Task requirements
After reading the entries below, report how many lines have the string "down" in them, giving the number alone.

Record set
§
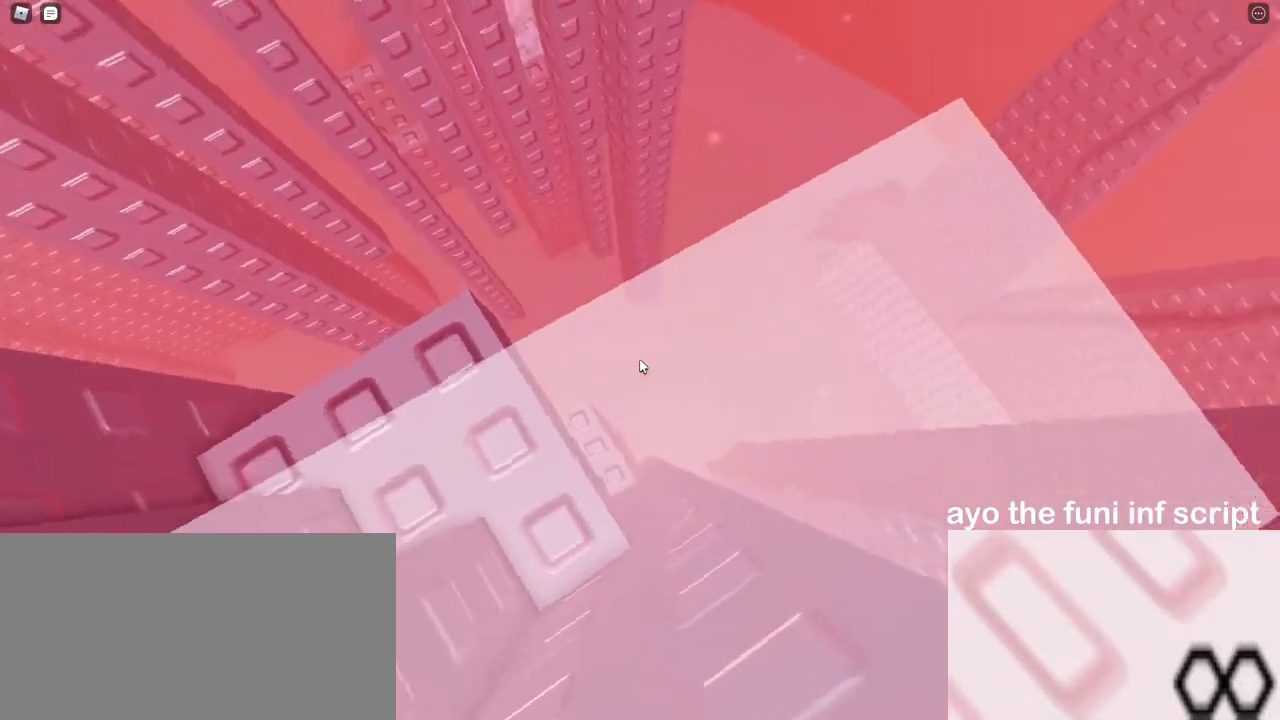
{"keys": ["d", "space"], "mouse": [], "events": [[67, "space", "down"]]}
§
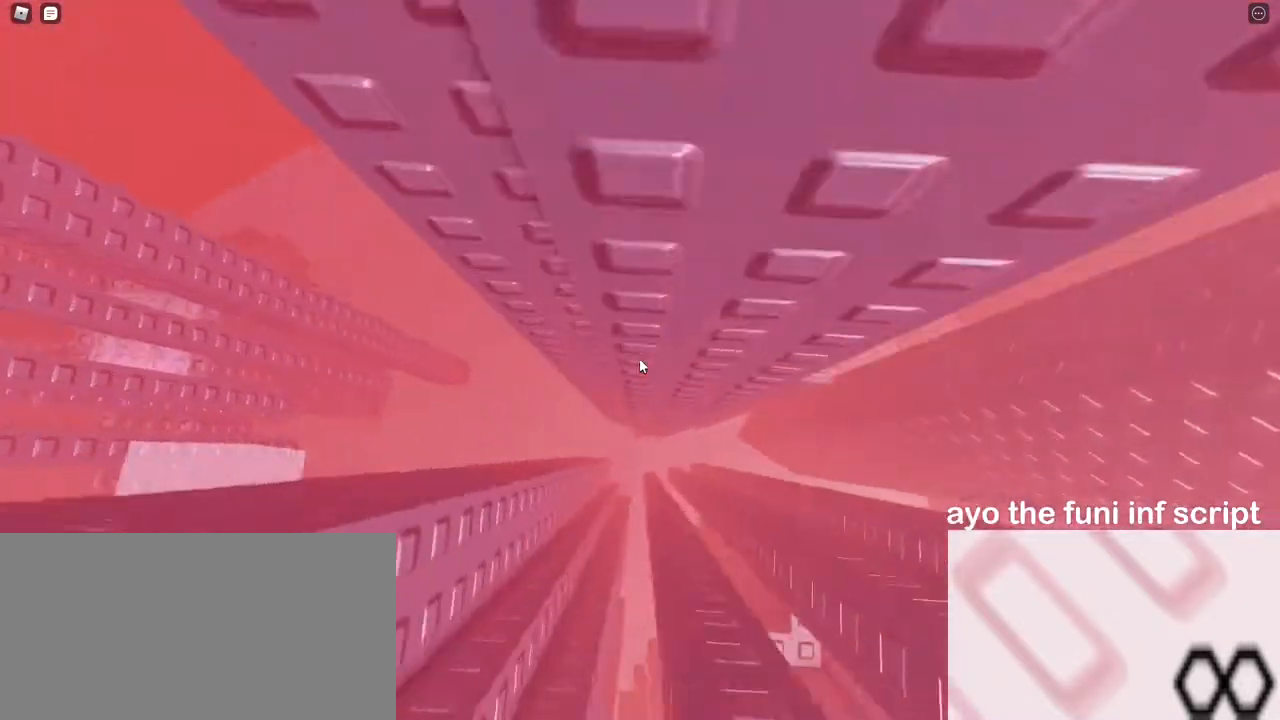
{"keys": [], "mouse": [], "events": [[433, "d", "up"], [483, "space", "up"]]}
§
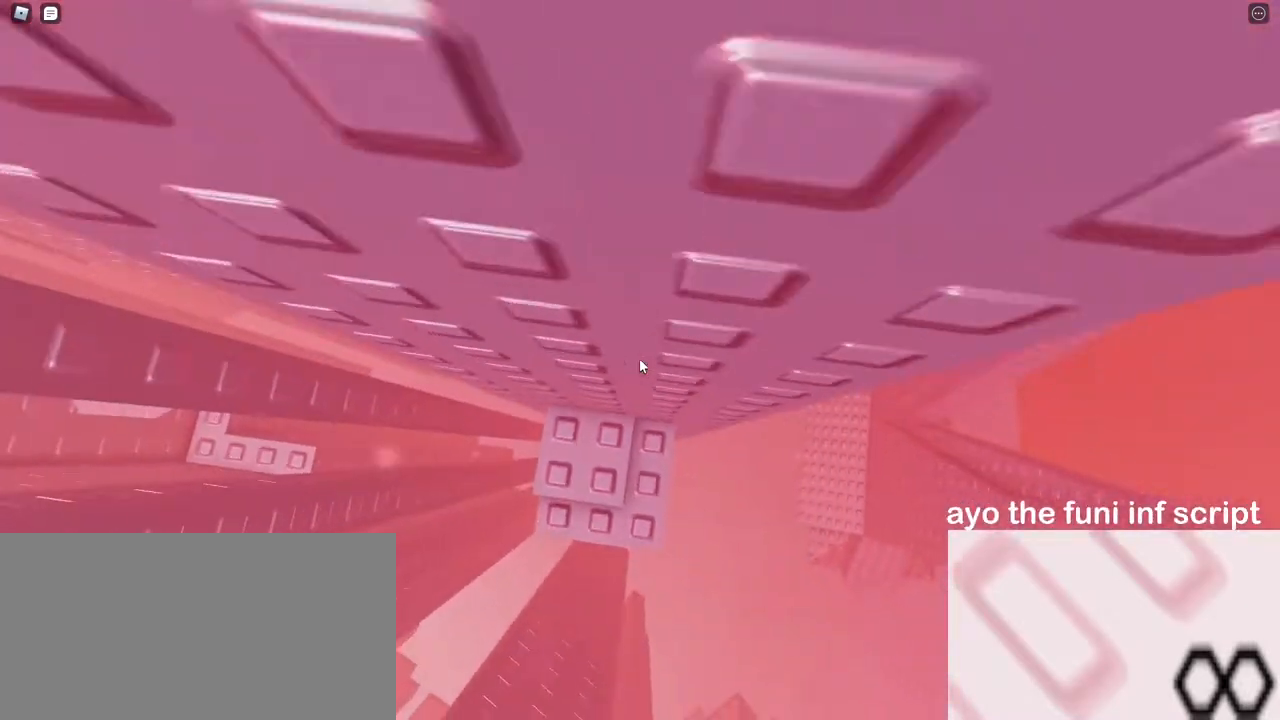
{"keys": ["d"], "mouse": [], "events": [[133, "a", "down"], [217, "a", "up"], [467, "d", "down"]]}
§
Expected answer
2